NationalReview | Democrats may not have gotten everything they wanted out of a
series of recent televised Senate Intelligence Committee hearings that
ostensibly concerning Russian interference in the 2016 election. But as
the party of the ‘resistance’ shifted its focus from alleged collusion
between Moscow and Republicans to President Trump’s alleged obstruction
of justice, the hearings also produced a new heroine for the anti-Trump
Left.
Senator Kamala Harris emerged from confrontations with the three
national intelligence chiefs and Attorney General Jeff Sessions with her
reputation enhanced. Her manner of attack was praised and she was
acclaimed as a victim of sexism on the part of her colleagues. Harris
may lack the talent to fulfill her not-so-secret desire to emulate
Barack Obama by parlaying a single unfinished term in the Senate into a
successful presidential bid. But there’s no question that on the
strength of these hearings, she can lay claim to a style that is the
future of American politics: Her combination of incivility, bullying,
and victimhood makes her the perfect reflection of our current moment.
Harris’s new celebrity stems from two incidents in which Republicans
criticized her manner of questioning witnesses during an Intelligence
Committee hearing. Her rapid-fire interrogation of Sessions and Deputy
Attorney General Rod Rosenstein prompted Senator John McCain and then
committee chair Richard Burr to reproofs in which she was cautioned to
allow the witnesses to answer her questions. Harris clearly tried to
bully both Sessions and Rosenstein, cutting them off as they spoke and
not giving them a chance to speak before she moved on to a new
insinuation. But you wouldn’t know it from reading the mainstream media
or the liberal Twittersphere. As the New York Times headline on the
incidents put it: “Kamala Harris Is (Again) Interrupted While Pressing a
Senate Witness.”
The essence of the surge in support for Harris was not so much that she
had scored points at the expense of either Rosenstein or Sessions as
that she had been a victim of sexism if not racism. The headline of
another, later Times article proclaimed that what had happened
illustrated, “The Universal Phenomenon of Men Interrupting Women.” The
intervention of Senators McCain and Burr was said to betray male
contempt for women. Others, noting Harris’ multi-racial heritage,
characterized the senators’ pushback as a defense of white privilege
against the heroic efforts of minorities to be heard.
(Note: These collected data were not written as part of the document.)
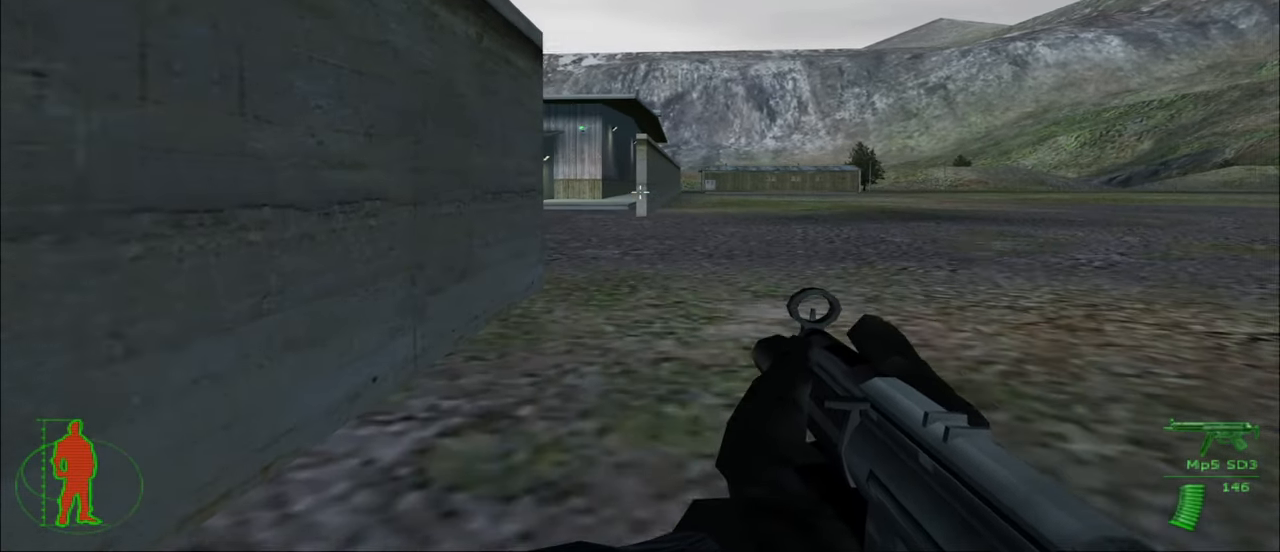
{"keys": ["d", "w"], "mouse": [], "mouse_move": "still", "events": [[134, "d", "down"]]}
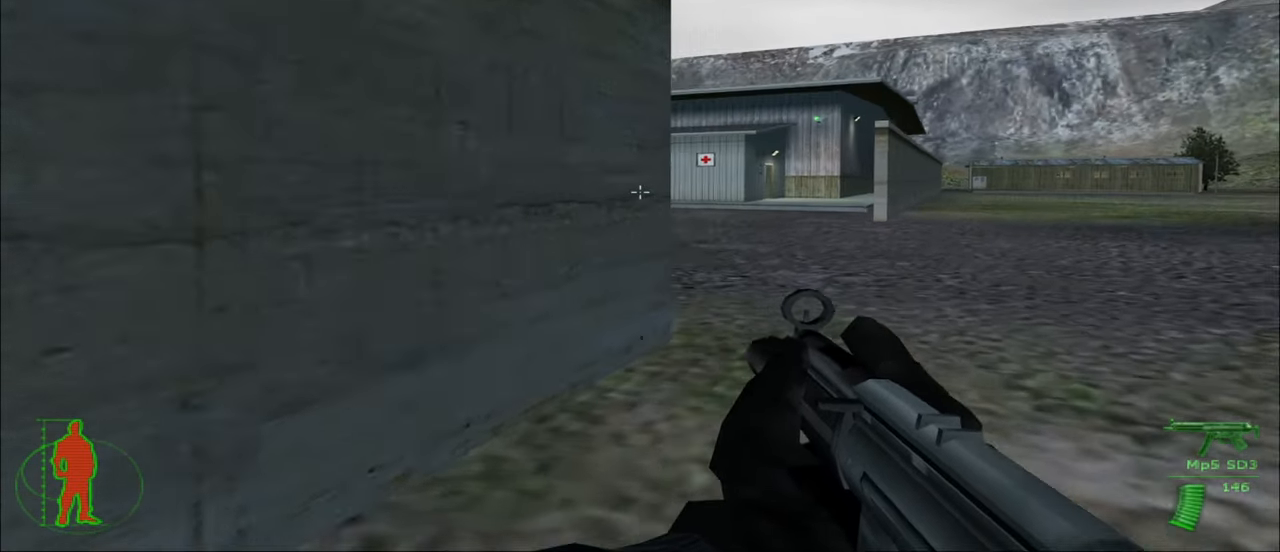
{"keys": ["d", "w"], "mouse": [], "mouse_move": "still", "events": []}
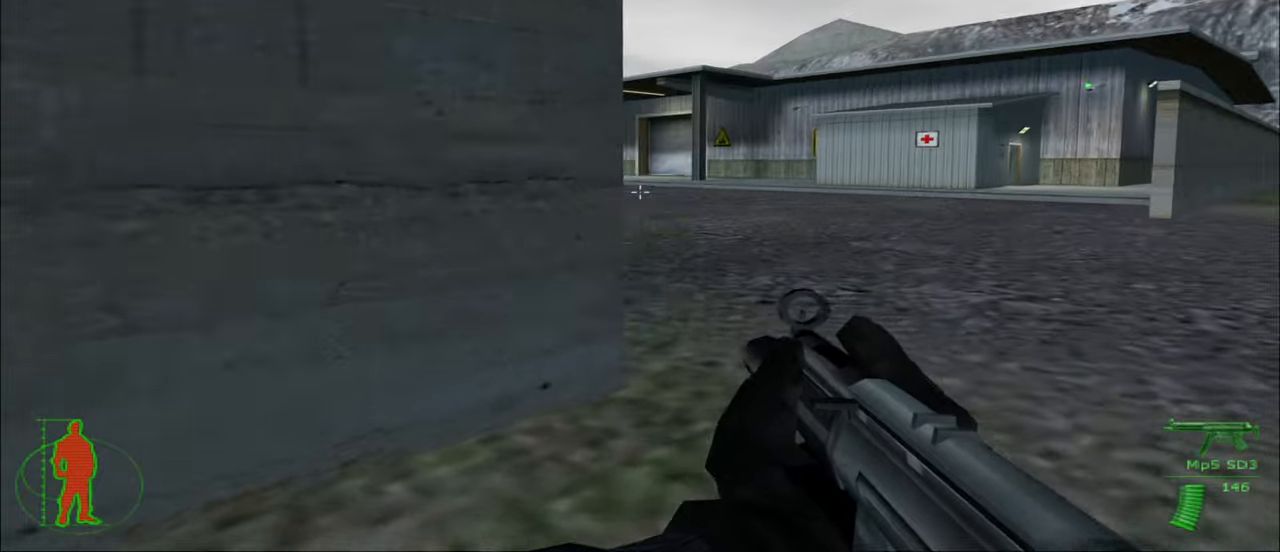
{"keys": ["d", "w"], "mouse": [], "mouse_move": "still", "events": []}
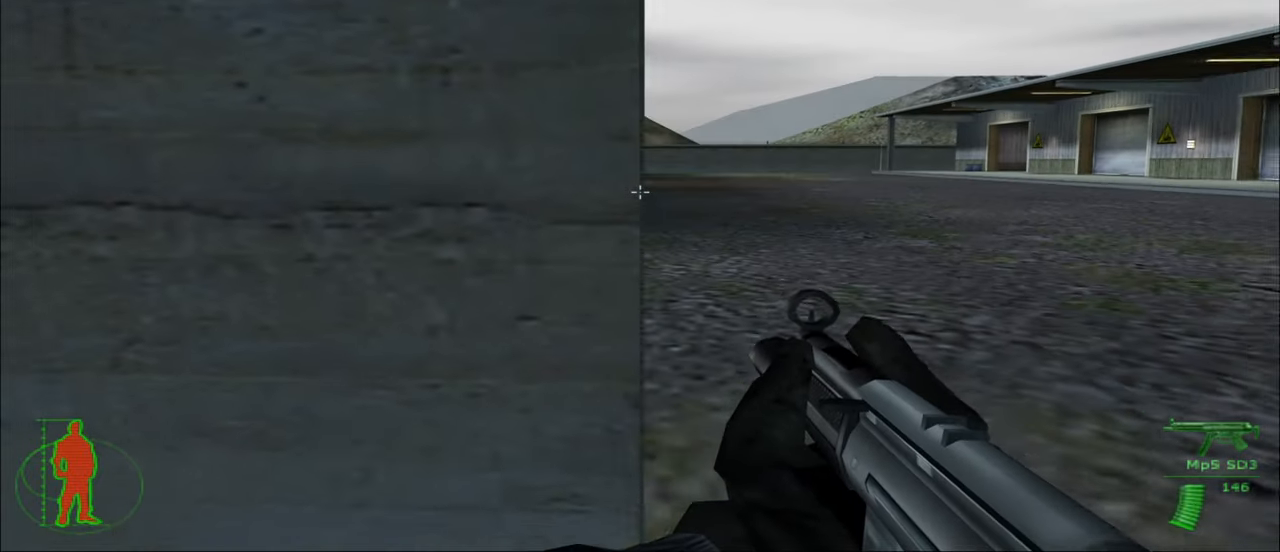
{"keys": ["w"], "mouse": [], "mouse_move": "still", "events": [[500, "d", "up"]]}
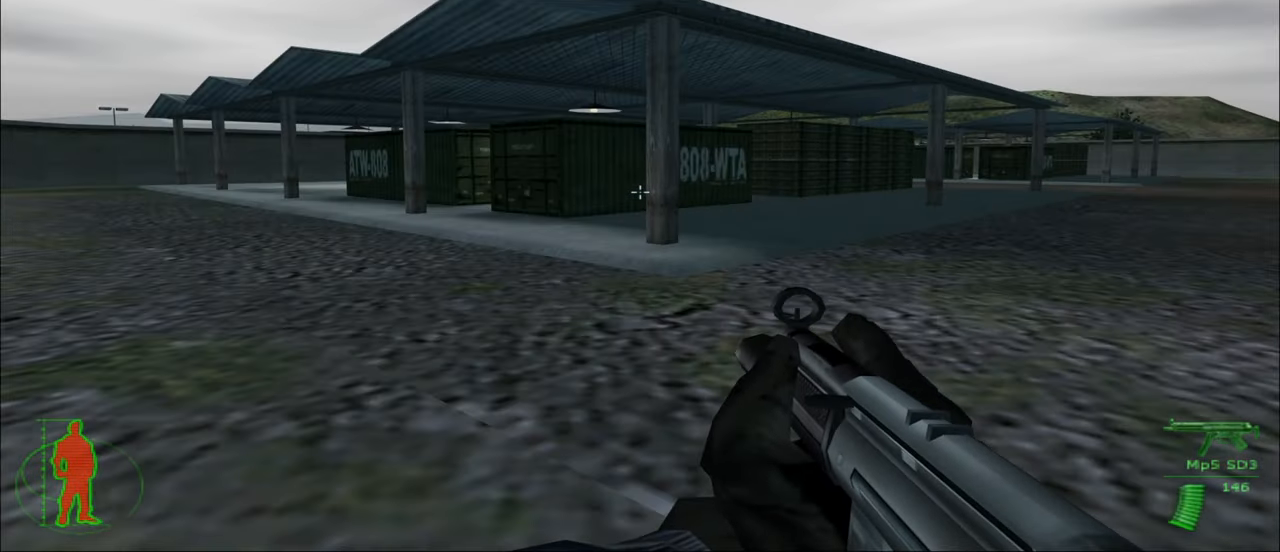
{"keys": ["w"], "mouse": [], "mouse_move": "still", "events": []}
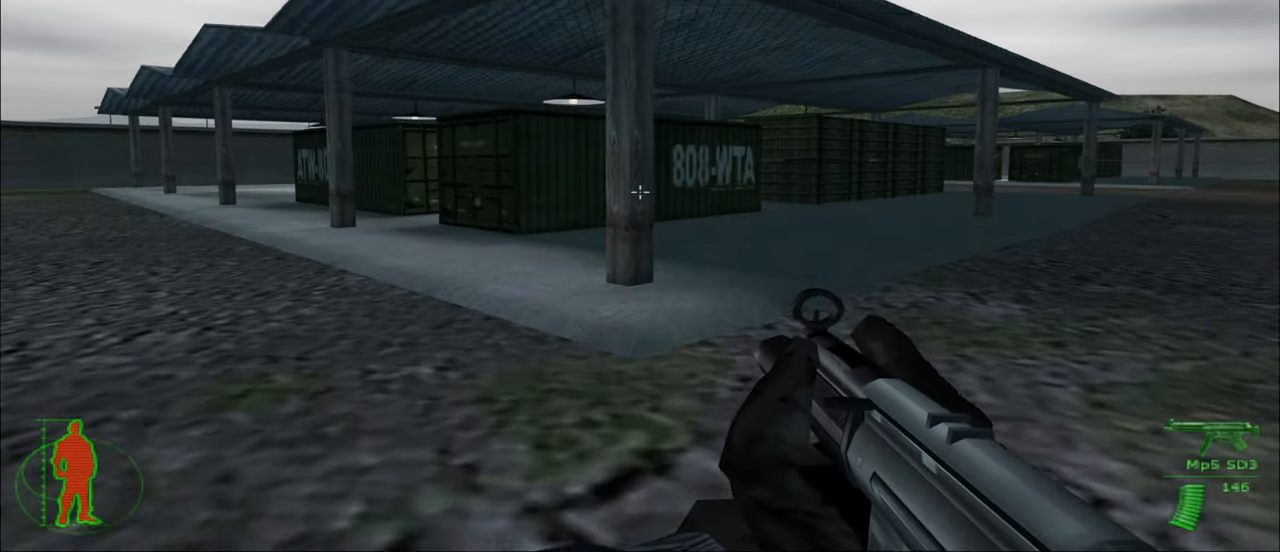
{"keys": ["a", "w"], "mouse": [], "mouse_move": "still", "events": [[450, "a", "down"]]}
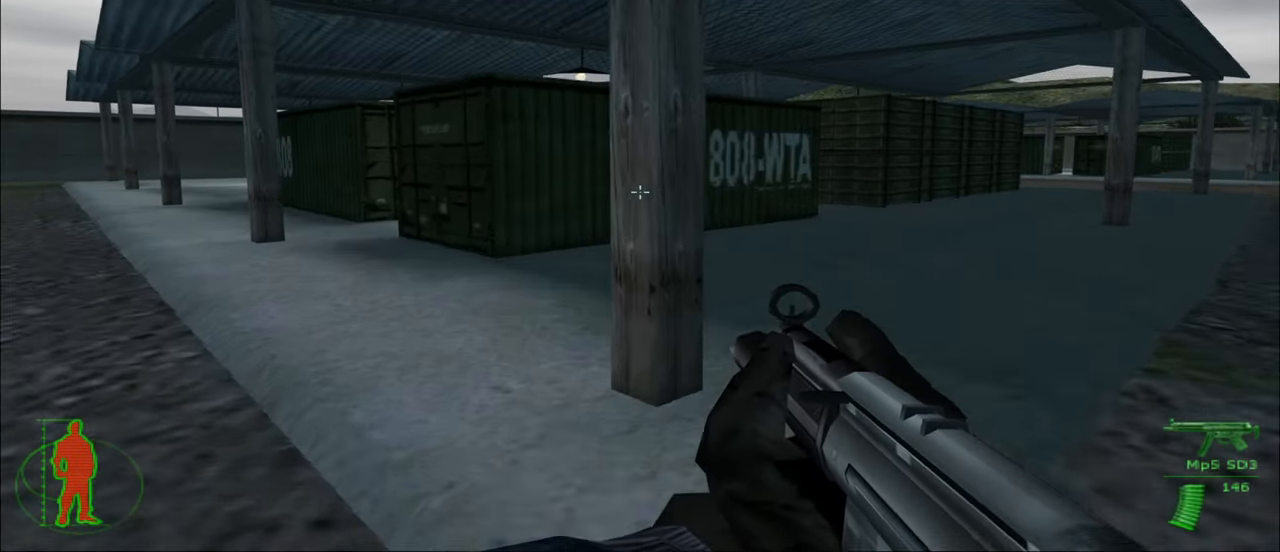
{"keys": ["w"], "mouse": [], "mouse_move": "still", "events": [[216, "a", "up"]]}
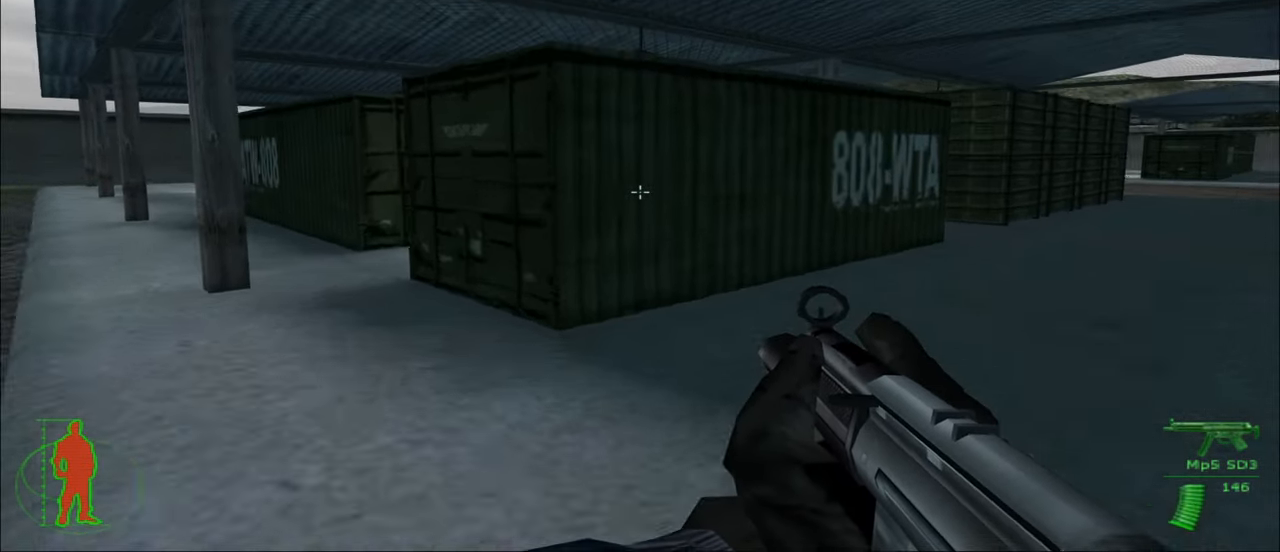
{"keys": ["a", "w"], "mouse": [], "mouse_move": "still", "events": [[200, "a", "down"]]}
The exchanges turned Harris into a liberal star on Twitter, where an
avalanche of support for her as a black women assailed by white men came
crashing down in the days that followed. Sessions’s simpering
confession that she was making him nervous was the icing on the cake; to
her fans, it made her the newest “nasty woman,” a cause célèbre. Before
the day was done, she was sending out a fundraising appeal to
supporters that grandiloquently promised, “The women of the United
States Senate will not be silenced when seeking the truth.”